「へーえ……猫神もあんなになって怒るんだねぇ」
 雪乃さんの助けに入った方がいいのかとか、どうやったら猫さんを止められるかとか、師匠にどんな報復をするかとか考えていたら、突然後ろからそんな声が聞こえた。同時に背筋に寒気が走る。
「…………ッ!!」
 その声はずっと心配していた人のものだったから、少しだけ声を聞いて安心した。でも、すぐにその声は僕の知っている声とは微妙に違うことに、本能で勘づいてしまった。少ししてから、殺意が込められているからだと気付く。一応殺意を持って行動することは、彼の本職ではあるから、それが本来の声になるのだろう。でも正直似合わないと感じた。殺意なんて持っていないでほしい。
「やあ、音無。久しぶりだね。元気にしてた?」
 うっすら口元に笑みを貼りつけて葉折君は言う。女装も化粧もしていない葉折君はなんだか新鮮で、それ以上にかっこよかったのだけれど、全身から放たれる殺気がそれらをすべて打ち消していた。怖い。
「はは……まあ、僕としては元気でいてもらっちゃ困るんだよね」
「……貴方は、誰、ですか」
 葉折君と分かっていてもついつい聞いてしまった。そのくらいなんか違う。こんな葉折君は嫌だ。

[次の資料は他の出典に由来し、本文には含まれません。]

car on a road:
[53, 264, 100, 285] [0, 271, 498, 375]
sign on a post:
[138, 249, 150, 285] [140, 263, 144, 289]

「……月明か。残念だけど君たちに仕事は無いよ。ノロマに残り物なんてないのさ」
 対峙する僕と葉折君の間に入って桜月君が言った。皮肉が大好き(師匠情報)な桜月にしては珍しくストレートな物言いだ。「帰れ」が必ず語尾についているような気がする。
「あはは、嬉しいことに終わってないんだなぁ、それが、さッ!!」
 僕は一瞬何が起こったのか理解できなかった。それが終わった後でようやく何が起こったのか認識できる。
「手癖の悪いやつ。話の途中でナイフ振り回すなんて育ちの悪さが伺えるよね」
「君の狭い常識の中で語らないでほしいね。僕の家ではこれが普通だよ」
 お互いのナイフ(葉折君は葉っぱだが)が交差した状態で、お互いを嘲笑しながら二人は言う。葉折君は僕を狙っての攻撃で、桜月君は僕を守ってくれたようだ。
「……死にたくなければ構えておくんだね嘘誠院音無。今のこいつに躊躇いは無いよ」
「……そうみたいですね」
 僕はナイフではなく鎖を構えた。ナイフでは敵わないと思ったし、何より葉折君を傷つけたくなかった。甘いと言われるだろうけれど、そう簡単に情を切り離せるわけがない。僕は人間だ。
「だらっしゃぁぁぁぁっ!」
「おっと、兄さんの邪魔はしないでくださいっす。あなたの相手はこっちっすよ」
 葉折君を後ろから襲撃しようとした仙人を九十姉妹が阻止した。完璧に近い不意討ちだったから通用すると思ったのだけれど……当然ながら一筋縄ではいかないらしい。
「月明のメインである僕と、弟妹の両双子が来てる。それから数人サブも来てたかな。とにかく、君たちに助けが入るとは思わないでくれ。……皆殺しだ、月明の名にかけて」
 低い声でそう言うと、葉折君はいつの間にか用意していた大量の葉っぱ(別名刃っぱ)を一気に放った。